The test work was conducted by a team led by UBC’s Dr Greg Dipple, who has been studying mineral sequestration of CO2 in mine tailings around the world for more than 15 years and whose work has recently been cited in the MIT Technology Review outlining the potential for mineral carbonation processes to permanently sequester vast amounts of CO2 and the interest that is being shown in generating carbon credits through this form of sequestration.
Dipple explains that the initial testing of the Turnagain material took place over a four-week period and showed average absorption rates of 2.7 kg CO2/m2/y for the control sample, with absorption continuing at this rate over the four-week test period.
A second sample was tested with periodic mixing of the tailings layer, reflecting potential active management of a tailings facility; this second sample showed a sustained increase in carbon sequestration rates of 25%. During periods of optimal moisture and mixing, the sequestration rates increased up to three times the long-term average.
In the 2020 preliminary economic assessment (PEA), Giga Metals disclosed expected emissions from a commercial operation of less than 2.5 t CO2e/t of nickel produced in concentrate with a diesel haul fleet and less than 0.75 t CO2e/t of nickel produced with an electrified haul fleet. This is an order of magnitude lower than the global weighted average of 25.6 t CO2e/t of finished nickel reported by Wood Mackenzie.
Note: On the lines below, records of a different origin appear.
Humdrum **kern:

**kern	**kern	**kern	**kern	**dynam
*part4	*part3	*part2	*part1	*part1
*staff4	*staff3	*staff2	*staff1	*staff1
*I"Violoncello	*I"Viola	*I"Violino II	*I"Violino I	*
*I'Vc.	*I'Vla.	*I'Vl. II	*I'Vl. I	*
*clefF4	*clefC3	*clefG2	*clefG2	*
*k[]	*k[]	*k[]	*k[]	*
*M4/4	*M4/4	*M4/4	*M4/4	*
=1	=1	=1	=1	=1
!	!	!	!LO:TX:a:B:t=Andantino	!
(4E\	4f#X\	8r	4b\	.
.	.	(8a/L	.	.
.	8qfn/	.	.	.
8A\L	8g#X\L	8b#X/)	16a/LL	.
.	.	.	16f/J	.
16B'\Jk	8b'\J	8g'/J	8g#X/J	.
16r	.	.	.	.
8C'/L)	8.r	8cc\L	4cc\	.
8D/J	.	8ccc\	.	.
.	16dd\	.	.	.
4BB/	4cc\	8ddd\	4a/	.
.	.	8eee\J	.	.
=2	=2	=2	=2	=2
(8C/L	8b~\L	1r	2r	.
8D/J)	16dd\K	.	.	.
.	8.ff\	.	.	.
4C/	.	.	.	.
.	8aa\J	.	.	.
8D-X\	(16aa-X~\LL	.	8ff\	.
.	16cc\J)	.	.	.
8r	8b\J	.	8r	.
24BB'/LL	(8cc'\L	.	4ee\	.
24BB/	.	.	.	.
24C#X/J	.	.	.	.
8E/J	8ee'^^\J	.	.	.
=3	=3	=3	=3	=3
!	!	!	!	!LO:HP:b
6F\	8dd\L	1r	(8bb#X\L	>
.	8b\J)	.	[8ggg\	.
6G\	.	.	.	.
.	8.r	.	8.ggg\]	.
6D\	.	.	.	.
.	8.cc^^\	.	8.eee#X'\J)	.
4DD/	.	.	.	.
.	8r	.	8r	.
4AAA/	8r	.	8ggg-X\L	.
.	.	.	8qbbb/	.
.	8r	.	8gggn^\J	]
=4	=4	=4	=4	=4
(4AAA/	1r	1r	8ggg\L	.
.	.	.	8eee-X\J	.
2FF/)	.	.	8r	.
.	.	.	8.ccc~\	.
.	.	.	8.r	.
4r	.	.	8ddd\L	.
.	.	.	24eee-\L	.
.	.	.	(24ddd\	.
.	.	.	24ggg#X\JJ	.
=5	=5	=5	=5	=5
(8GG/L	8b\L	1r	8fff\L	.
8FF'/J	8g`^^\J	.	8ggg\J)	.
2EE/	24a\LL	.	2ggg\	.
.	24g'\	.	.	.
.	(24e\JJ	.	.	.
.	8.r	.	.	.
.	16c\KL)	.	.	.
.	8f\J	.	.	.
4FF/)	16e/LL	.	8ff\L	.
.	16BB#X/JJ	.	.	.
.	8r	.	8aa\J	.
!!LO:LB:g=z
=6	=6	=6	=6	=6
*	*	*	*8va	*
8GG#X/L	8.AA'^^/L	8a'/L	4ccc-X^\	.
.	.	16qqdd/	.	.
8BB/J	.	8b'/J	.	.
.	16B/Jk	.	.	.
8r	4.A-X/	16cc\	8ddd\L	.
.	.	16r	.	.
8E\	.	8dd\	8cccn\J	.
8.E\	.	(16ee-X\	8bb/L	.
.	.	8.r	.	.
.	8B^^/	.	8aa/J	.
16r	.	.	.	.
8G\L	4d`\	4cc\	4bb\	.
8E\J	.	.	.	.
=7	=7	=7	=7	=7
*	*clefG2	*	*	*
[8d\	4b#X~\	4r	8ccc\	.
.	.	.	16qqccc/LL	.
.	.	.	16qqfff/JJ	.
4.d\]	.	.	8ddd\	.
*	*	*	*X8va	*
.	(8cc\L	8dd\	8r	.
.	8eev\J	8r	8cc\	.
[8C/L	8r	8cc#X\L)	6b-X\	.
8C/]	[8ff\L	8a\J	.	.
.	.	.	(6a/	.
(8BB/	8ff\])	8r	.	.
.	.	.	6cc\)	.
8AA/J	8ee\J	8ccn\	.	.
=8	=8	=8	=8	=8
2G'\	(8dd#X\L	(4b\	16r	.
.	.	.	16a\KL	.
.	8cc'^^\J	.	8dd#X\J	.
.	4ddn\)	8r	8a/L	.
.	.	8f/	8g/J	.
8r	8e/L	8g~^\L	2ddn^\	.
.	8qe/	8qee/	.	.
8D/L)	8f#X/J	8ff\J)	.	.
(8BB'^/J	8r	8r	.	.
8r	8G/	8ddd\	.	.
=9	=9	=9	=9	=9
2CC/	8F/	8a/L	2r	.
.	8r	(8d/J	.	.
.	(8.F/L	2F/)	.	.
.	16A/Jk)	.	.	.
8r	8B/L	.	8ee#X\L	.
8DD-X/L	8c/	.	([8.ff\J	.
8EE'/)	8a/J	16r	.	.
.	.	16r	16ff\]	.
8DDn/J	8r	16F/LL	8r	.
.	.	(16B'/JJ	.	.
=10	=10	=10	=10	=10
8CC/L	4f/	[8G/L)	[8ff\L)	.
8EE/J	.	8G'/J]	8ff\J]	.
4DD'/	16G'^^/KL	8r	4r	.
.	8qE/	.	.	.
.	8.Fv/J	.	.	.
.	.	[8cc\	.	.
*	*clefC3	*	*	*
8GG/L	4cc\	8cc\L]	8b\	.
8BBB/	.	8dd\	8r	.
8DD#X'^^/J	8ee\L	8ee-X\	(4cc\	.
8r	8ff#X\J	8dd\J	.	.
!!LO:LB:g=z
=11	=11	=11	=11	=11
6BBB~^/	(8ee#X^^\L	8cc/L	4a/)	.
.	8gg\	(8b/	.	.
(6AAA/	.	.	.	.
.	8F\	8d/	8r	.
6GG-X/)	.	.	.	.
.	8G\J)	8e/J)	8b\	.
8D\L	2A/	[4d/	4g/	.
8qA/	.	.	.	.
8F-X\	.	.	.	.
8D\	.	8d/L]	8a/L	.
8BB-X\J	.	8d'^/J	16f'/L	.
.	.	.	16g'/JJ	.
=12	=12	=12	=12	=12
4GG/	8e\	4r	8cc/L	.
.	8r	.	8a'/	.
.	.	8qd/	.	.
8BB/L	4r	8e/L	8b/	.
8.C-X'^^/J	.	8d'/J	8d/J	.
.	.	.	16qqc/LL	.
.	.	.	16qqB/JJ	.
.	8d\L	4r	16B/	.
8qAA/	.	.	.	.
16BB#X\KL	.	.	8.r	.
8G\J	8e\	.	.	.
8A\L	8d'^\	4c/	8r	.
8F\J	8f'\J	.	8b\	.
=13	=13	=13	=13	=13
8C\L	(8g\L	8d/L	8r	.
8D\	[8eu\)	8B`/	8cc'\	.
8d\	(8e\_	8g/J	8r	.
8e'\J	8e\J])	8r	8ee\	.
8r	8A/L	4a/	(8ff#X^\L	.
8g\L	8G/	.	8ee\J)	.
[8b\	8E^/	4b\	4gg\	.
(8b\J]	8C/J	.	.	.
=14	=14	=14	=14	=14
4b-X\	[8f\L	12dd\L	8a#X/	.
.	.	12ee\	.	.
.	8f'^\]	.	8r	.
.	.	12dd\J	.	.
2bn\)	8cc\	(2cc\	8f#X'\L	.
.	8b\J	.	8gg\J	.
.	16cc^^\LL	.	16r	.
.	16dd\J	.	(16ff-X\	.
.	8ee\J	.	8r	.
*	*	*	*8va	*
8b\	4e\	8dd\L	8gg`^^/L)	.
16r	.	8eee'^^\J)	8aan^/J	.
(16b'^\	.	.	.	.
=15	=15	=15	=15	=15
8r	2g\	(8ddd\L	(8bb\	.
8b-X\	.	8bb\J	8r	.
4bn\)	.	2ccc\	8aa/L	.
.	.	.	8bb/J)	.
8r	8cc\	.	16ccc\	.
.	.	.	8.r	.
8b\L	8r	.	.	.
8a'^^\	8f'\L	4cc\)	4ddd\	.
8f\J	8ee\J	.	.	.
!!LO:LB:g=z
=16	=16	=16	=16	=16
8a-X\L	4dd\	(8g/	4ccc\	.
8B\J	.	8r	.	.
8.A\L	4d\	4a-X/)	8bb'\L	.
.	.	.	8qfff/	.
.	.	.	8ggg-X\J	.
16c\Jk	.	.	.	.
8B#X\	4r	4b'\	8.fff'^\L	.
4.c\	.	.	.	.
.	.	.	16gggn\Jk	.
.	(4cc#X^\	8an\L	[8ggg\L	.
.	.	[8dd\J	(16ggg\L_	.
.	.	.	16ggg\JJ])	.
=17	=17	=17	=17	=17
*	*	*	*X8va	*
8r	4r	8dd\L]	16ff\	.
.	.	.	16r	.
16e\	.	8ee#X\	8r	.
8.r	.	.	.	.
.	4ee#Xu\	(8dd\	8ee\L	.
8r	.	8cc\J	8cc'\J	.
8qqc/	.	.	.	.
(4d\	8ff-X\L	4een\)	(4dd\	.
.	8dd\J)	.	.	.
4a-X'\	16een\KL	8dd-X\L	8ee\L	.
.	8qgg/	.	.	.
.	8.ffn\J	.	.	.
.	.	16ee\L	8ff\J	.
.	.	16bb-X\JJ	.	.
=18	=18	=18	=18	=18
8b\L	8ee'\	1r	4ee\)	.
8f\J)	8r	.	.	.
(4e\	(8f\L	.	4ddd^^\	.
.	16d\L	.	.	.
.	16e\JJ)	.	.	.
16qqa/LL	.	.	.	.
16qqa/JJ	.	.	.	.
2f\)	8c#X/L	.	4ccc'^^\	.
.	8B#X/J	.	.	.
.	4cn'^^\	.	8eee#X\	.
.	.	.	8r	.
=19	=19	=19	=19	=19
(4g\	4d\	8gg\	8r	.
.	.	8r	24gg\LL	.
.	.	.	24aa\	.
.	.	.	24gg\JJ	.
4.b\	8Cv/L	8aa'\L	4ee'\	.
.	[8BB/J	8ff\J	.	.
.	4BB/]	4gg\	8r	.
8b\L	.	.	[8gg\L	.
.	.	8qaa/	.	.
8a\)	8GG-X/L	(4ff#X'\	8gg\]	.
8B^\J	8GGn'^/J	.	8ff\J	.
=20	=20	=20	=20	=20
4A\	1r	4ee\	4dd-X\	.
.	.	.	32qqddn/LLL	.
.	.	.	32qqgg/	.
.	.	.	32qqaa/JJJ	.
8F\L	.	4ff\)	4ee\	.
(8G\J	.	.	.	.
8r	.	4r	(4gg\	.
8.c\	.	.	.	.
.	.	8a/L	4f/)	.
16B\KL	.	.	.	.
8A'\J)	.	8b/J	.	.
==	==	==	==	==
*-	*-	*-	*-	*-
At the demonstrated basic sequestration rate of 2.7 kg/m2/y and factoring in the tailings management facility size used in the PEA, Giga Metals estimates that about 900 000 t of CO2 would be sequestered over the mine life, or 0.72 t CO2/t of nickel produced. Seasonal variations and management strategies may cause CO2 sequestration rates to vary. This sequestration rate would make Turnagain a carbon neutral project if an electrified haul fleet becomes available.